Essa cena específica tem um problema pois há uma dicotomia em questão: o amigo da família não quer revelar o que Rubens Paiva fazia mas só concorda em dizer a verdade após a própria Eunice dizer que foi presa e torturada. O ator em cena nem pestaneja e sai despejando informação - quando o mais humano a se fazer no momento seria pensar um pouco, relutar ao menos um pouquinho e até titubear para, só então, seguir o caminho da revelação. O filme é repleto de diversos momentos que mereciam um "ajuste fino" nesse sentido...
Selton Mello interpretando o engenheiro Rubens Paiva tem pouco o que fazer em tela além de ser um pai brincalhão, amoroso, marido atencioso e militante "secreto". Funciona pois Mello desde sempre tem esse jeito "queridão" por natureza. E sua presença faz realmente falta quando precisa sair de cena. E, claro, a dama da dramaturgia brasileira Fernanda Montenegro - que interpreta Eunice Paiva em seus últimos anos de vida - dá um show e emociona com sua performance totalmente crível. Ainda que não tenha texto "pronunciável", o que faz em cena é de arrepiar.
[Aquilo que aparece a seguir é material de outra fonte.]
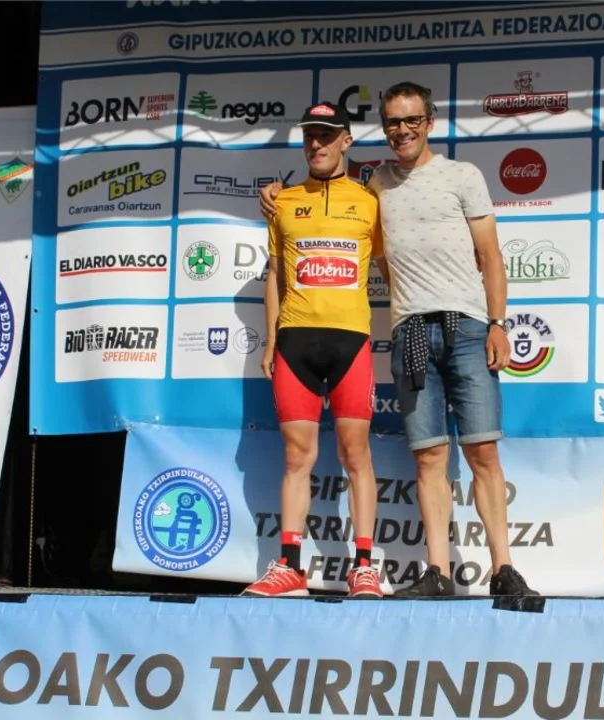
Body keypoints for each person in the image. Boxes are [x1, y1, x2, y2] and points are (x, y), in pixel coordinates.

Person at [260, 82, 537, 598]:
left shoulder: (462, 175)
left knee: (482, 453)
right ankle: (438, 573)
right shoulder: (377, 186)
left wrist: (498, 322)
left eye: (412, 120)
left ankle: (504, 568)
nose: (402, 130)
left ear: (429, 123)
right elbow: (319, 216)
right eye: (392, 122)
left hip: (467, 326)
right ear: (382, 128)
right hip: (409, 328)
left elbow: (491, 255)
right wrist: (274, 193)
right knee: (429, 458)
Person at [242, 102, 384, 599]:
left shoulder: (370, 201)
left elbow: (392, 263)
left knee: (356, 454)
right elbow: (275, 274)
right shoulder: (281, 201)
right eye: (309, 136)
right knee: (296, 456)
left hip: (351, 341)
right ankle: (289, 567)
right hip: (296, 341)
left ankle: (363, 568)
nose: (317, 144)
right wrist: (271, 338)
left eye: (326, 135)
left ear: (347, 140)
O restante do elenco é funcional, sem grandes destaques.
A direção de fotografia de Adrian Teijido (de "Medida Provisória") opta por iluminação mais sutil para marcar as quatro "fases" da trama. Começa com muita luz, bastante iluminação natural, por conta da alegria que contagia o ambiente festivo da casa e da vida da família Paiva. Depois do desaparecimento, tudo fica meio repleto de sombras, mesmo em ambientes externos. Em seguida, tons mais amenos e estéreos de iluminação, para marcar a virada de década. E, por último, um equilíbrio entre cor, luminosidade e sombras, revelando o fim, o recomeço e o novo ciclo da família Paiva.
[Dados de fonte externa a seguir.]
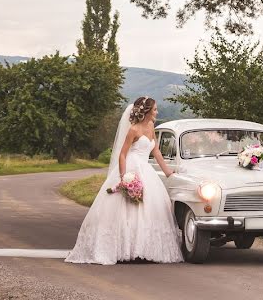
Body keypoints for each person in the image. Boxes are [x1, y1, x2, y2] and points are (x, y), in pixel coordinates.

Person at [65, 96, 184, 264]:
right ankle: (123, 249)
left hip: (146, 170)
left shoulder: (151, 127)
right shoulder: (133, 130)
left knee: (150, 208)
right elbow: (122, 154)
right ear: (147, 111)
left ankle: (142, 249)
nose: (157, 112)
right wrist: (124, 178)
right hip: (131, 167)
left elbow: (156, 151)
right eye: (155, 109)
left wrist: (167, 172)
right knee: (127, 210)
Um bom destaque para a trilha sonora original de Warren Ellis (do excelente "A Qualquer Custo" - não confundir com o homônimo roteirista de quadrinhos mas sim o instrumentista da banda Bad Seeds, com Nick Cave), leve e "solar" quando necessária, mas também tensa e claustrofóbica em outros momentos. Nada que possa ser lembrado em premiações mas, ainda assim, um trabalho muito bem executado. É necessário salientar a importância do resgate da seminal canção setentista "É Preciso Dar Um Jeito, Meu Amigo", esquecida composição de Roberto Carlos e do saudoso Erasmo Carlos, de seu disco "Carlos, Erasmo" (1971), além de outros sucessos de Gal Costa, Caetano Veloso e outros "subversivos" da MPB.
Também vale destacar a reconstituição de época, como o design de produção de Carlos Conti (do recente "A Contadora de Filmes") ou a direção de arte da dupla Paloma Buquer e Tatiana Stepanenko (de "Bingo - O Rei das Manhãs"), assim como o figurino criado por Helena Byington e Cláudia Kopke (ambas de "Tropa de Elite 2"), transportando automaticamente a audiência para os anos 1970...
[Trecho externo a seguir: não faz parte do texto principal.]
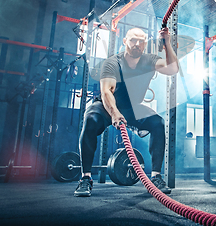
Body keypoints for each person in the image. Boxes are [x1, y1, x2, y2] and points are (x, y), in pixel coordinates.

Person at [74, 27, 179, 197]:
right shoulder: (112, 63)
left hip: (132, 108)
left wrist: (167, 43)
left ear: (145, 44)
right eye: (132, 40)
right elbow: (106, 91)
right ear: (125, 41)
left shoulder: (149, 60)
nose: (136, 44)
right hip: (107, 106)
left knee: (158, 123)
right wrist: (114, 113)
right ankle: (85, 178)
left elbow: (172, 69)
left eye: (141, 41)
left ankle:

"Ainda Estou Aqui" é um esforço hercúleo para trazer o careca dourado novamente para solo brasileiro (sim, já ganhamos Oscar) mas derrapa em detalhes que poderiam transformá-lo num filme inesquecível. Mas, independente do que se possa dizer acerca de deméritos, só de fazer com que o cinema brasileiro seja novamente reconhecido pelo restante do mundo - incluindo com premiações - já o coloca como um dos mais importantes da História deste combalido audiovisual tupiniquim. Assista com baixa expectativa e celebre a dupla de Fernandas (Torres e Montenegro). Elas merecem. E, agora, o mundo sabe. Pode não ser inesquecível mas, mais do que nunca, é extremamente necessário... "Para não repetir erros do passado".